### EXERCISE
Write the listing out again word for word, skipping each picture.

# # # #

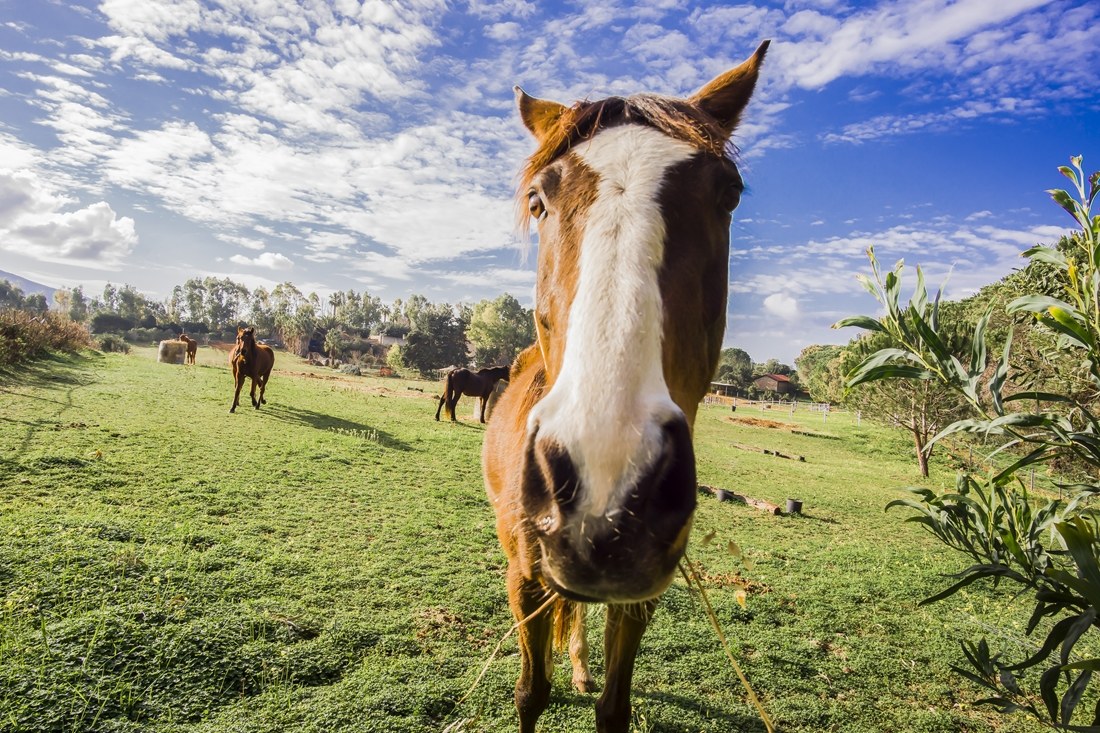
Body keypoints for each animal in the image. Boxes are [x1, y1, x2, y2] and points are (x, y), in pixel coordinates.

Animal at [481, 41, 769, 733]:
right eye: (538, 201)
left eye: (728, 196)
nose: (603, 476)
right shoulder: (523, 577)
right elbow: (529, 693)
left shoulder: (639, 595)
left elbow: (615, 707)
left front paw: (591, 680)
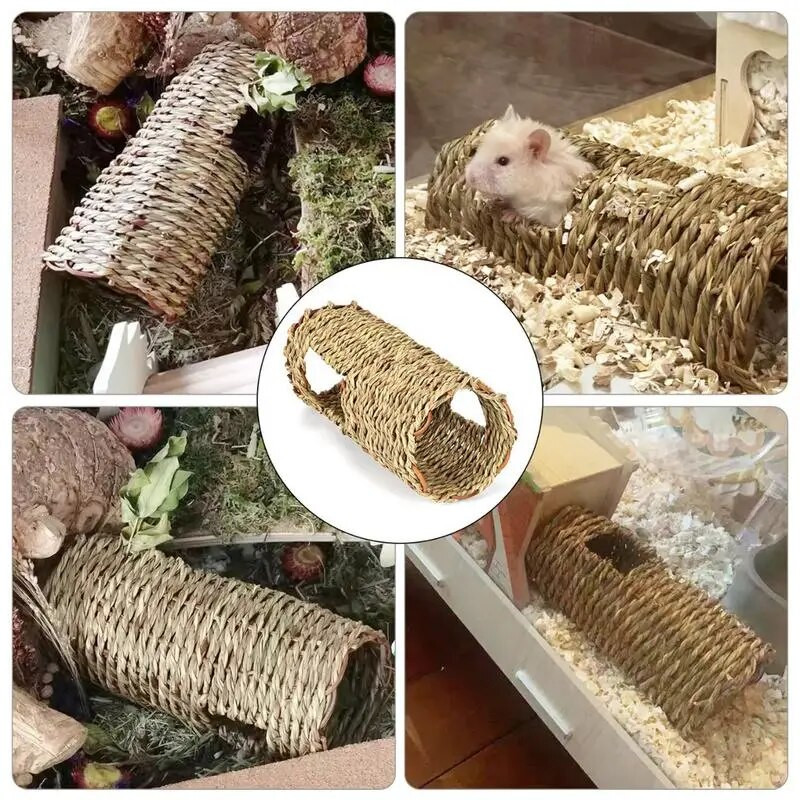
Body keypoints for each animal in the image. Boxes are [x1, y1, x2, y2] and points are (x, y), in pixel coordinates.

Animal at [465, 105, 594, 227]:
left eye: (503, 161)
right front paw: (496, 203)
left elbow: (526, 214)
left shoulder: (548, 210)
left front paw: (507, 216)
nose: (469, 178)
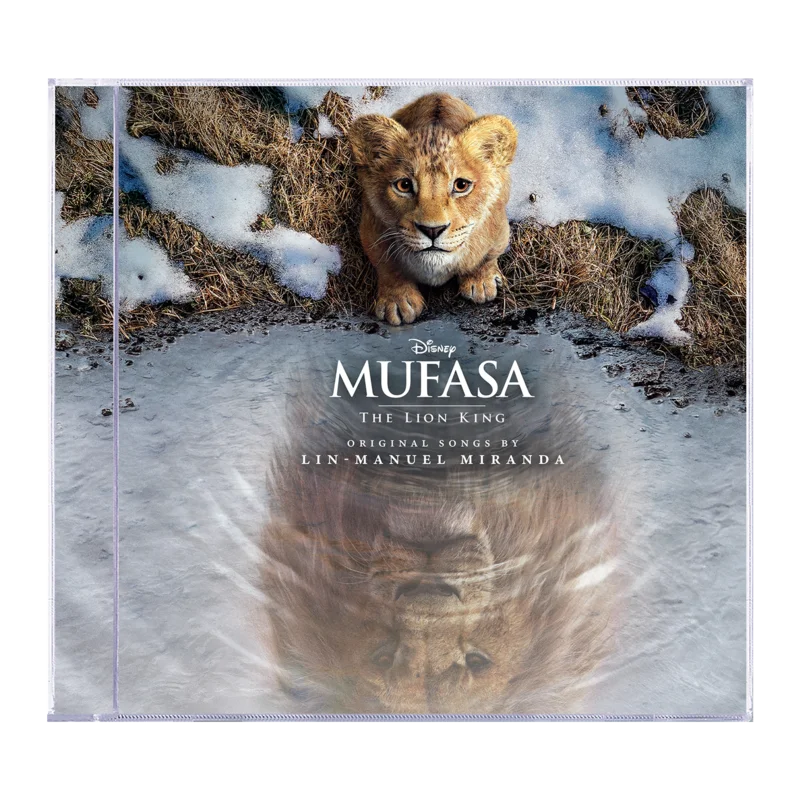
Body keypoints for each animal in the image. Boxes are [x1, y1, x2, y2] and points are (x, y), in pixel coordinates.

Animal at [348, 93, 518, 326]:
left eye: (461, 185)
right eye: (404, 185)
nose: (432, 230)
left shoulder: (499, 229)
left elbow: (486, 257)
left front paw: (481, 282)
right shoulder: (370, 230)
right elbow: (387, 266)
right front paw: (397, 301)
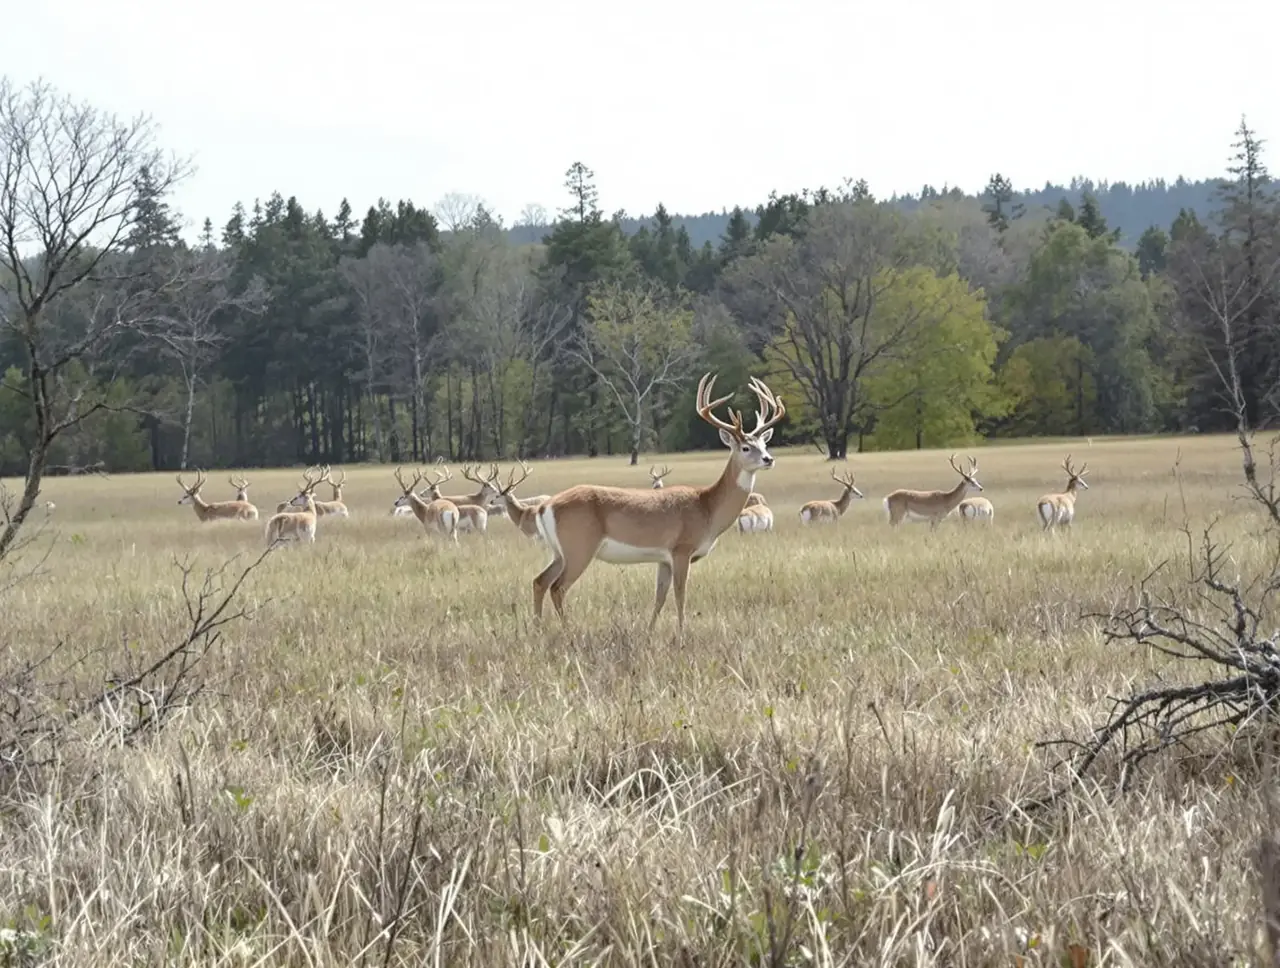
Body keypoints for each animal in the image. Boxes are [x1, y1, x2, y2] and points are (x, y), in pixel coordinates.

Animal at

# # # #

### FINISHED EXERCISE
Body keypoints for each animal in the image. Boxes are [x1, y1, x2, y2] and points are (x, y), in pixel coordinates.

Animal at [481, 41, 769, 733]:
right eye: (538, 201)
left eye: (728, 196)
nose: (603, 476)
right shoulder: (523, 577)
right elbow: (529, 693)
left shoulder: (639, 595)
left elbow: (615, 707)
left front paw: (591, 680)
Body keypoints for each animal in the image. Boxes are [x1, y1, x2, y2] and points are (x, y), in pixel coordinates.

Animal at [465, 105, 594, 227]:
left eye: (503, 161)
right front paw: (496, 203)
left elbow: (526, 214)
left shoulder: (548, 210)
left front paw: (507, 216)
nose: (469, 178)
Body keypoints for each animal in the image. Boxes are [x1, y1, x2, y2] and points are (x, y), in pixel coordinates.

Animal at [348, 93, 518, 326]:
left eye: (461, 185)
right eye: (404, 185)
nose: (432, 230)
left shoulder: (499, 229)
left elbow: (486, 257)
left front paw: (481, 282)
right shoulder: (370, 230)
right elbow: (387, 266)
right front paw: (397, 301)
Body keypoints for each animal in the image. Boxes are [x1, y1, x2, y2] and points are (x, y), in pixel coordinates.

Animal at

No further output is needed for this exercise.